Data storage has quickly moved from gigabytes to terabytes, petabytes, exabytes and even zettabytes in some industries. The need is greater than ever before to collect, cleanse, correlate and analyse large stores of data, says Johan Jurd, MD of InfoBuild, a representative of Information Builders in SA, suppliers of iWay and WebFOCUS, the integration, data cleansing and BI tools.
For data collection, users need to assess whether the information will provide a return on the investment made in capturing and storing it.

Most companies don’t have a problem with collecting information. In fact, they already have much more than they actually use. Even after more than a decade of maturation of the business intelligence (BI), analytics and enterprise search markets, most users spend hours a week looking for information they need.

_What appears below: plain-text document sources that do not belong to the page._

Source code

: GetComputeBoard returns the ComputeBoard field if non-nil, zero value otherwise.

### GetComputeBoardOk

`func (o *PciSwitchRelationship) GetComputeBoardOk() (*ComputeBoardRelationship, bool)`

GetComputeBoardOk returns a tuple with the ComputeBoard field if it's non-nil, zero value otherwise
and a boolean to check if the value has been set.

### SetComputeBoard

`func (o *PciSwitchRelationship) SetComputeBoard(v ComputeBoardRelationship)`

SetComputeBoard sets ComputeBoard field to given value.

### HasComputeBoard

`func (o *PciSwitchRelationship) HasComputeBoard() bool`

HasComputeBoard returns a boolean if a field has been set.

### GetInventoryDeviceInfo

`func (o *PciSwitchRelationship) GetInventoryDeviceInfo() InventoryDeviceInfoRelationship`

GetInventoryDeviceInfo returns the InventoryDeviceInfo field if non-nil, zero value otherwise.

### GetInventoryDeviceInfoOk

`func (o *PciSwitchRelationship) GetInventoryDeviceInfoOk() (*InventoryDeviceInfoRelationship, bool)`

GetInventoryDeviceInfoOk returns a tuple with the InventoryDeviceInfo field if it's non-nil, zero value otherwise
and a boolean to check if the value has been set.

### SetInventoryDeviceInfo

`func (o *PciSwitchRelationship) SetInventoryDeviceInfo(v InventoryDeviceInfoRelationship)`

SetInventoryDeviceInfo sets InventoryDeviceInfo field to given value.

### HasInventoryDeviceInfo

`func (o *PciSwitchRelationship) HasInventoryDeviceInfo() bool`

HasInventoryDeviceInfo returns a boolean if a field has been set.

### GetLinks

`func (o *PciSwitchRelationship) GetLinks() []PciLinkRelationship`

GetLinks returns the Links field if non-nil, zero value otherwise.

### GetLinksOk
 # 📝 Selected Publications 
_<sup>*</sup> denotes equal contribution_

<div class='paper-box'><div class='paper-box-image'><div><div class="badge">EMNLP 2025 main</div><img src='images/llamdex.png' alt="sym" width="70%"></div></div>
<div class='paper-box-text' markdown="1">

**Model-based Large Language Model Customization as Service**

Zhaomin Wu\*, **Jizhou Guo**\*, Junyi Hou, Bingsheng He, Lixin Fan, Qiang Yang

To take advantage of vast amounts of information, users need to have access to information in a way they can understand.

In terms of storage, users will need more than the data itself. Metadata should be included, such as the creator or creating system, the time of creation, the channel on which it was delivered and sentiment contained.

Products such as iWay help collect all types of information, whether needed in real time or for historical purposes. It could include unstructured data, such as blog posts and social media streams; cloud-based data from Web services or API queries; structured data from ERP, CRM and legacy; or sensor data, such as RFID or UPC scans and utility gauge readings.

Cleansing and correlation

It is inefficient to clean data when it is already collected into giant data stores. The best is to clean data where it lives, as transactions flow.

The data integration software therefore should include a data quality solution that acts as a firewall to ensure the quality of data before it spreads into other parts of the enterprise.

Information also needs to be correlated from multiple systems. For instance, you may improveyour one-to-one marketing dramatically if you can tell that “jdoe1968” on your Web site is “Jonathan Doe” who used a credit card on the phone last month, as well as the person who identified himself as “Jon Doe” who has just entered your store.

The data integration software therefore should also provide master data management (MDM) technology that can correlate disparate information from different system types – and can be overseen by data stewards, who are able to manage data from their mobile devices.

The result is better operational processes, better business intelligence, and – as the data moves into the realm of big data – better correlated and managed big data analytics.